## BRIEF
Repeat exactly each line of the material, starting from the line that contains "8. Structure type" and finishing with the final line.
··········
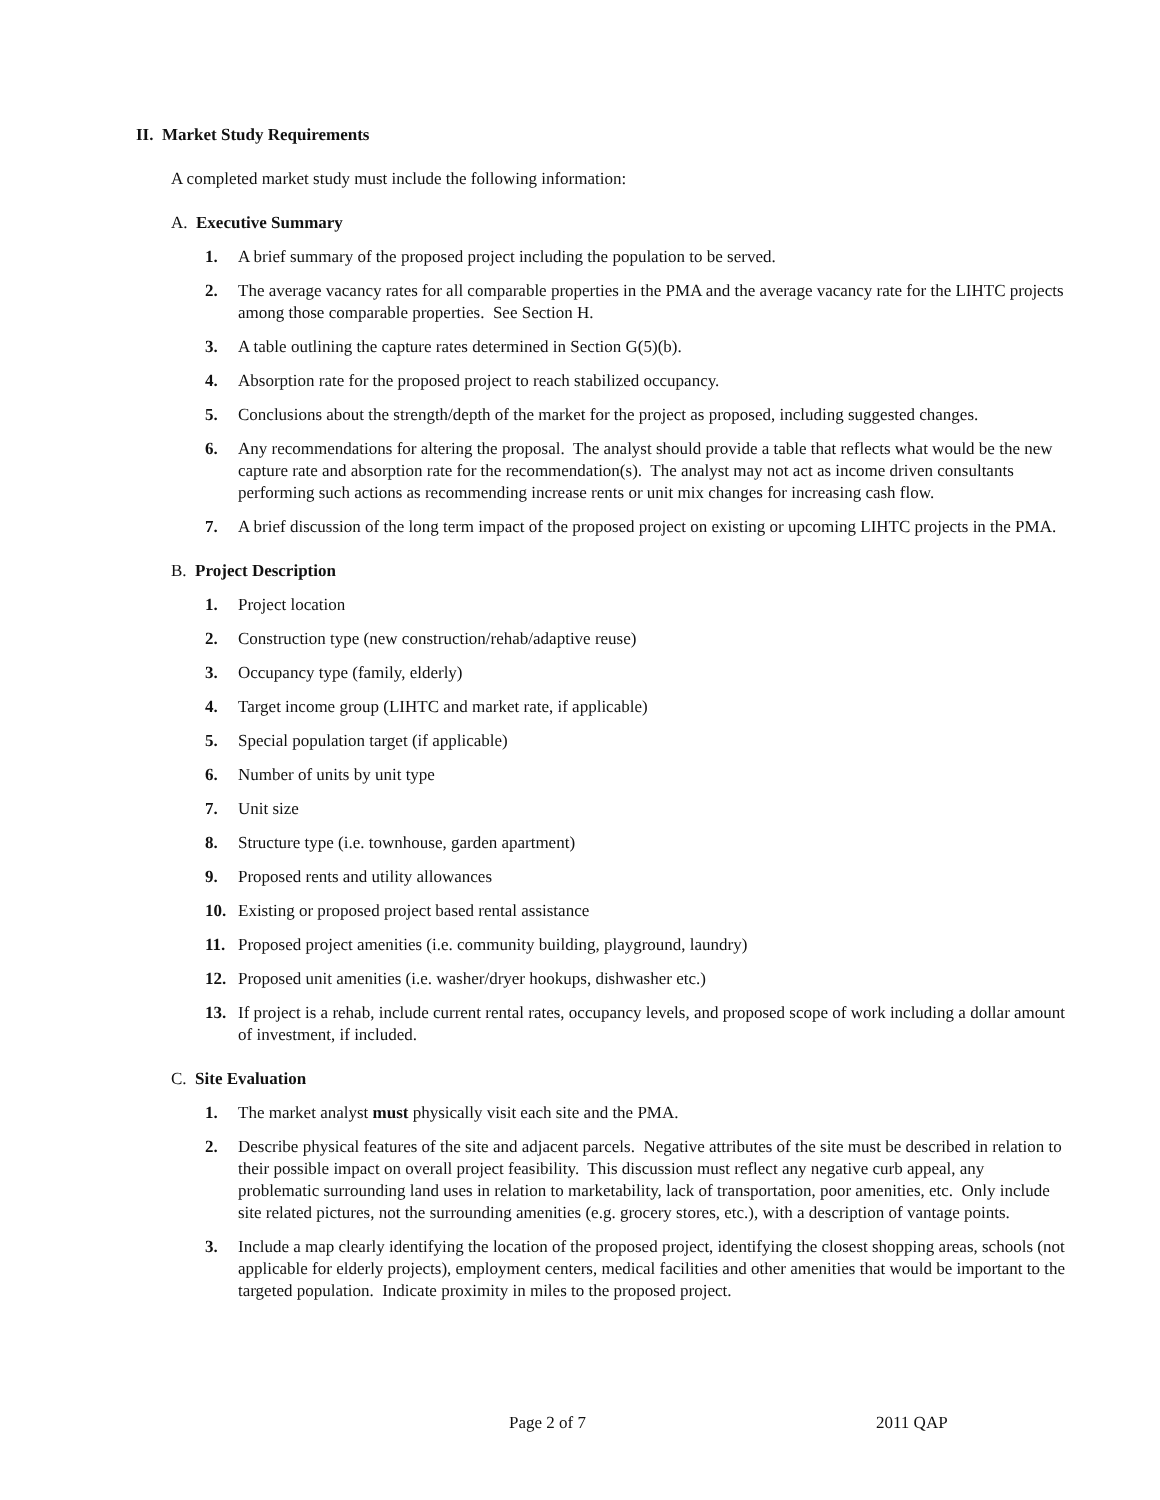II. Market Study Requirements
A completed market study must include the following information:
A. Executive Summary
1. A brief summary of the proposed project including the population to be served.
2. The average vacancy rates for all comparable properties in the PMA and the average vacancy rate for the LIHTC projects among those comparable properties. See Section H.
3. A table outlining the capture rates determined in Section G(5)(b).
4. Absorption rate for the proposed project to reach stabilized occupancy.
5. Conclusions about the strength/depth of the market for the project as proposed, including suggested changes.
6. Any recommendations for altering the proposal. The analyst should provide a table that reflects what would be the new capture rate and absorption rate for the recommendation(s). The analyst may not act as income driven consultants performing such actions as recommending increase rents or unit mix changes for increasing cash flow.
7. A brief discussion of the long term impact of the proposed project on existing or upcoming LIHTC projects in the PMA.
B. Project Description
1. Project location
2. Construction type (new construction/rehab/adaptive reuse)
3. Occupancy type (family, elderly)
4. Target income group (LIHTC and market rate, if applicable)
5. Special population target (if applicable)
6. Number of units by unit type
7. Unit size
8. Structure type (i.e. townhouse, garden apartment)
9. Proposed rents and utility allowances
10. Existing or proposed project based rental assistance
11. Proposed project amenities (i.e. community building, playground, laundry)
12. Proposed unit amenities (i.e. washer/dryer hookups, dishwasher etc.)
13. If project is a rehab, include current rental rates, occupancy levels, and proposed scope of work including a dollar amount of investment, if included.
C. Site Evaluation
1. The market analyst must physically visit each site and the PMA.
2. Describe physical features of the site and adjacent parcels. Negative attributes of the site must be described in relation to their possible impact on overall project feasibility. This discussion must reflect any negative curb appeal, any problematic surrounding land uses in relation to marketability, lack of transportation, poor amenities, etc. Only include site related pictures, not the surrounding amenities (e.g. grocery stores, etc.), with a description of vantage points.
3. Include a map clearly identifying the location of the proposed project, identifying the closest shopping areas, schools (not applicable for elderly projects), employment centers, medical facilities and other amenities that would be important to the targeted population. Indicate proximity in miles to the proposed project.
Page 2 of 7 2011 QAP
··········
## RESPONSE TO THIS EXERCISE
8. Structure type (i.e. townhouse, garden apartment)
9. Proposed rents and utility allowances
10. Existing or proposed project based rental assistance
11. Proposed project amenities (i.e. community building, playground, laundry)
12. Proposed unit amenities (i.e. washer/dryer hookups, dishwasher etc.)
13. If project is a rehab, include current rental rates, occupancy levels, and proposed scope of work including a dollar amount of investment, if included.
C. Site Evaluation
1. The market analyst must physically visit each site and the PMA.
2. Describe physical features of the site and adjacent parcels. Negative attributes of the site must be described in relation to their possible impact on overall project feasibility. This discussion must reflect any negative curb appeal, any problematic surrounding land uses in relation to marketability, lack of transportation, poor amenities, etc. Only include site related pictures, not the surrounding amenities (e.g. grocery stores, etc.), with a description of vantage points.
3. Include a map clearly identifying the location of the proposed project, identifying the closest shopping areas, schools (not applicable for elderly projects), employment centers, medical facilities and other amenities that would be important to the targeted population. Indicate proximity in miles to the proposed project.
Page 2 of 7 2011 QAP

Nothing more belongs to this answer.